▶ REQUEST
Go through the entries and say how many lines contain the string "Napoli". The number is the whole answer.

▶ DATASET ENTRIES
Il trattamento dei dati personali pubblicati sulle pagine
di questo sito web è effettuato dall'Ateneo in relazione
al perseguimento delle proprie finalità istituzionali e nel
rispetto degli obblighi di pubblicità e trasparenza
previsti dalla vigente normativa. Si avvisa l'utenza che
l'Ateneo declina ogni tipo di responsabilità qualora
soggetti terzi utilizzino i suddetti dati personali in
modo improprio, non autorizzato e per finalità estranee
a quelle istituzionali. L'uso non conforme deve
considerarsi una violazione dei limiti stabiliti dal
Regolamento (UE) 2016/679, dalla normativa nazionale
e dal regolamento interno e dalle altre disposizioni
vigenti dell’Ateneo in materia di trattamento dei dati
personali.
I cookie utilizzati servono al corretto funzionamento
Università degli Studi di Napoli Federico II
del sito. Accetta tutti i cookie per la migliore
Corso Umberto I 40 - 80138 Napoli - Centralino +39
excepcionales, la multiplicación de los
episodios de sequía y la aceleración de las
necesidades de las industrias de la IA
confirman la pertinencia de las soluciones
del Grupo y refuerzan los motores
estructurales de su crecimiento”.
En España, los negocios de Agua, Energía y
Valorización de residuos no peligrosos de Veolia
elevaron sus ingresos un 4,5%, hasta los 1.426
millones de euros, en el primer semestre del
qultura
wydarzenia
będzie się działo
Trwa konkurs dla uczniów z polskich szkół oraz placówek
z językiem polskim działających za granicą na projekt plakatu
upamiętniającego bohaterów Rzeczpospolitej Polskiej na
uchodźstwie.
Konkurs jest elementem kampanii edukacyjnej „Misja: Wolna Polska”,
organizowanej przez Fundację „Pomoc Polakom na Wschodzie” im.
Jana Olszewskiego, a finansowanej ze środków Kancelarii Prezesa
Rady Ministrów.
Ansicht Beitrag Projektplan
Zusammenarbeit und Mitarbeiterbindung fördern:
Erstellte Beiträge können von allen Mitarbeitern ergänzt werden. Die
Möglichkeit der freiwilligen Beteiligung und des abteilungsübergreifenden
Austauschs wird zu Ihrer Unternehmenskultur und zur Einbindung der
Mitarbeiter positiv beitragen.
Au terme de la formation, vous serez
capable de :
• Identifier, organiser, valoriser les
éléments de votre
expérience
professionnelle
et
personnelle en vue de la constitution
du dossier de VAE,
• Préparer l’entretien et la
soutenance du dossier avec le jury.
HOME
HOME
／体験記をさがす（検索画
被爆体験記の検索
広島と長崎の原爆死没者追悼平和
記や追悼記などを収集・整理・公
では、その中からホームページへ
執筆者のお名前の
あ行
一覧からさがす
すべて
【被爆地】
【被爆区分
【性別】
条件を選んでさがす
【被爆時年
--
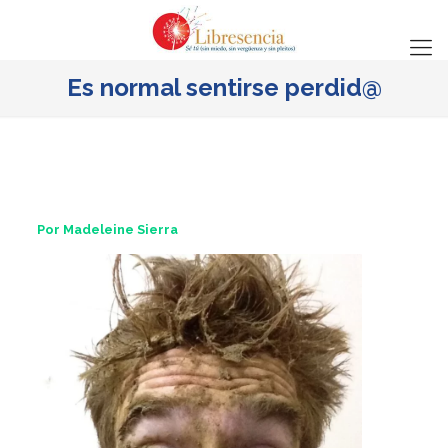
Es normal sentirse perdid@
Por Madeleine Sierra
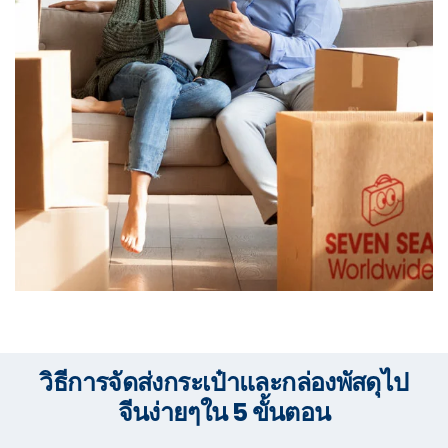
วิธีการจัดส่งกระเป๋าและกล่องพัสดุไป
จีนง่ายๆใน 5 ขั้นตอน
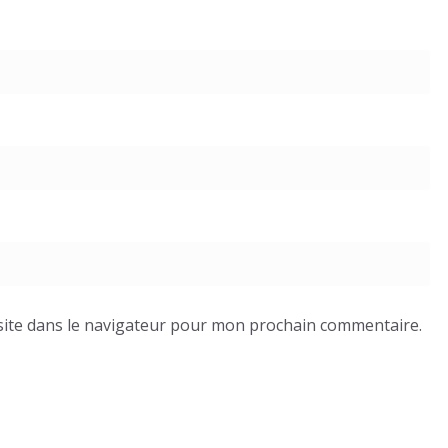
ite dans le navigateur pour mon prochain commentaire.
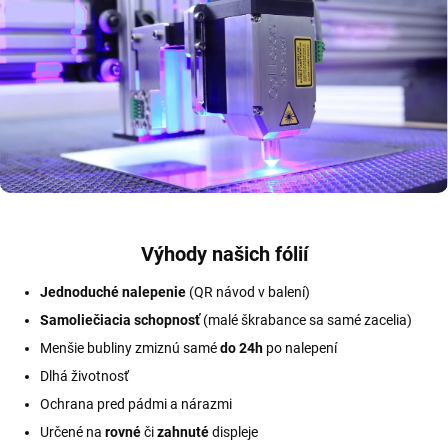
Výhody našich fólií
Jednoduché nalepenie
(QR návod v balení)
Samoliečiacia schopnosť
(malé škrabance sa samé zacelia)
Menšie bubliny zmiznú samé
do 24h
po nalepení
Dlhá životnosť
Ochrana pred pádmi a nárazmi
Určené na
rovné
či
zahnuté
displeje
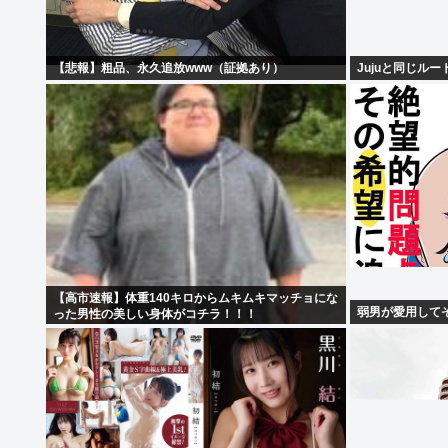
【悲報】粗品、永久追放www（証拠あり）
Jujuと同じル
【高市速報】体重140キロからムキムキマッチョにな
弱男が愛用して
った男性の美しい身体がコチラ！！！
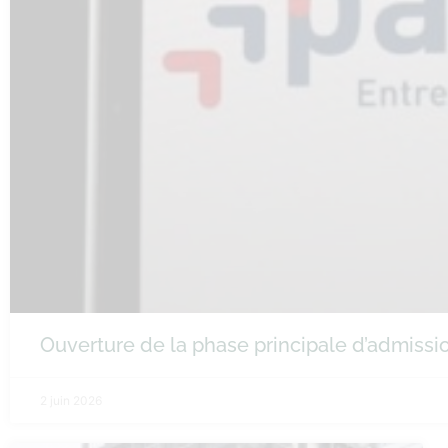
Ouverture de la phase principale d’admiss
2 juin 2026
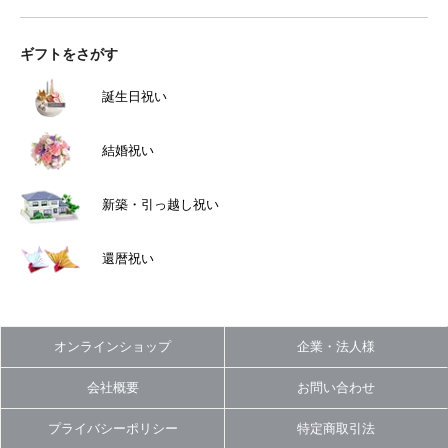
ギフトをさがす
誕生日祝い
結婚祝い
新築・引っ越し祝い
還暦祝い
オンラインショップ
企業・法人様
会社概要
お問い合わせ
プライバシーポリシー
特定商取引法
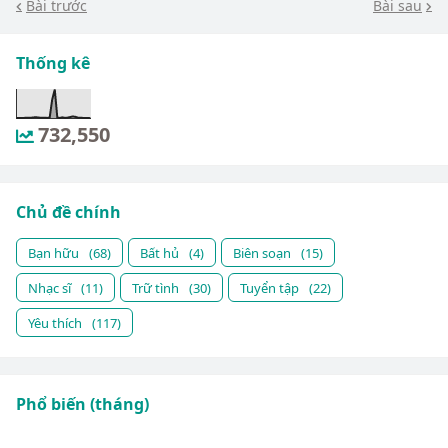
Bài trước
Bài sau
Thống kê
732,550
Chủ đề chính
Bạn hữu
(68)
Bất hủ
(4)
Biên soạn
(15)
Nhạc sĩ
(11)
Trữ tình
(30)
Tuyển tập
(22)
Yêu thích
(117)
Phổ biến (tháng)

▶ REPLY
2